The lawsuit is based on the IG report obtained by Donnelly, “which suggested that a distorted Pentagon study of homosexuals in the military was produced and leaked solely to persuade Congress to lift the ban on open homosexuality.”
Erin Mersino, the attorney handling the blockbuster case, said the organization already has tried to obtain information.
“The Department of Defense and the Department of the Navy have failed to produce a single document despite numerous FOIA requests over the last two years for information to uncover the truth surrounding the congressional repeal of Don’t Ask, Don’t Tell,” she said.
That documents how the co-chairman of the commission working on the assessment of the impact on the military, Jeh Johnson, “read portions of ‘an early draft’ of the executive summary … to a former news anchor, a close personal friend visiting Mr. Johnson’s home” three days before service members even were given the survey.
“Contrary to most news accounts, the ‘Comprehensive Review Working Group’ process was not a ‘study,’” Donnelly told WND. “Its purpose was to circumvent and neutralize military opposition to repeal of the law.”
She described the study “was a publicly funded pre-scripted production put on just for show.”
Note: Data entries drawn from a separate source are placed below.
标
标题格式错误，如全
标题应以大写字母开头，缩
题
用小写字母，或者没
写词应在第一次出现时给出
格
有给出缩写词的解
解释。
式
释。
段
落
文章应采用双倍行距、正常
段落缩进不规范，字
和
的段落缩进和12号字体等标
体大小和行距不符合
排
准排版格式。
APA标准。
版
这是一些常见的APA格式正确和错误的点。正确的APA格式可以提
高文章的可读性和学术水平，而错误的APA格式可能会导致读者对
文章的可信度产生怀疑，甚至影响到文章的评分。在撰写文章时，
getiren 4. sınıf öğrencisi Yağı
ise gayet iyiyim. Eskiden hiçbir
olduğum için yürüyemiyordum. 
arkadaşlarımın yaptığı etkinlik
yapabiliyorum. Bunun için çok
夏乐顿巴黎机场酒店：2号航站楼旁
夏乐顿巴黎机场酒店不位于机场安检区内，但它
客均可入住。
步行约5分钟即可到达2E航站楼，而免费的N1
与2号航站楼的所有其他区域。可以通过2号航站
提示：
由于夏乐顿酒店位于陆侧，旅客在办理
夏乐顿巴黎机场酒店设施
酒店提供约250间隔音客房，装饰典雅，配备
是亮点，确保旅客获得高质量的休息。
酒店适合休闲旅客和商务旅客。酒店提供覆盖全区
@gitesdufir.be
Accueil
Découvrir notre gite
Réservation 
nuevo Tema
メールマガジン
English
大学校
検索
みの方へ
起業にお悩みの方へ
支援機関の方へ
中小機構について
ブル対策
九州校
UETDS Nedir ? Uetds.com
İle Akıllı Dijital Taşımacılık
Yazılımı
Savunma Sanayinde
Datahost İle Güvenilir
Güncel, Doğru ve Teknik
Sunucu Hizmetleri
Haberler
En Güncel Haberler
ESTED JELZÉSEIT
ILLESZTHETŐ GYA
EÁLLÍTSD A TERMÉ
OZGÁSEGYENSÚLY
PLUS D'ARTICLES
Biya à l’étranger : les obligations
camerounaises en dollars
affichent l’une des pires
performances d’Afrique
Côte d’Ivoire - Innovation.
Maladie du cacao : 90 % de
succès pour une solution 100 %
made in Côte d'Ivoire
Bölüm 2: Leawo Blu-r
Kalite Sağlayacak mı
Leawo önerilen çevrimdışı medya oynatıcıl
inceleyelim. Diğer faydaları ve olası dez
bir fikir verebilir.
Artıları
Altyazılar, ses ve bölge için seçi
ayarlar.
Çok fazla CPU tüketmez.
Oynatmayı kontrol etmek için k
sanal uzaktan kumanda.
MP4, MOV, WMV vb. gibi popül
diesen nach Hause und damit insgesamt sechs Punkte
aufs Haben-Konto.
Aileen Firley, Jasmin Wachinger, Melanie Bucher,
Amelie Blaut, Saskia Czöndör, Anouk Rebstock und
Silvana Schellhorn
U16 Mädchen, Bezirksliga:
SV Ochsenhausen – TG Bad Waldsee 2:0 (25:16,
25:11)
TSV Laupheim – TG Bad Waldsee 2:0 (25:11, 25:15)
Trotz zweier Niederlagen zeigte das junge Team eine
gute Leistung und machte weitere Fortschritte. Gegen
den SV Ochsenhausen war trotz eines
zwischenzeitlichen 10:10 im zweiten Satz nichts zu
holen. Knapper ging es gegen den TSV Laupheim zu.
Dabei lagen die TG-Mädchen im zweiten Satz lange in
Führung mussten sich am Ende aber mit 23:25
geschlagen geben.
“The … report, completed on April 8, 2011, reveals improper activities and deception that misled members of Congress in order ‘to gain momentum in support of a legislative change during the ‘lame duck’ session of Congress following the November 2, 2010, elections,’” she wrote.
Donnelly explained that days before the survey was distributed, Johnson “was seeking advice from a ‘former news anchor’ on how to write the report’s executive summary more ‘persuasively.’”
Further, “The DoD IG report concluded that someone who ‘had a strongly emotional attachment to the issue’ and ‘likely a pro-repeal agenda’ violated security rules and leaked selected, half-true information to the Washington Post,” she explained.
Within days of the military’s repeal of its ban on open homosexuality, two members of Congress pointed out that the Department of Defense had failed to fulfill its obligations to prepare for the change.
The letter was from House Armed Services Committee Chairman Howard “Buck” McKeon, R-Calif., and Rep. Joe Wilson, R-S.C., the chairman of the personnel subcommittee.
It was addressed to Defense Secretary Leon Panetta, whose media office declined to respond to a WND request for comment.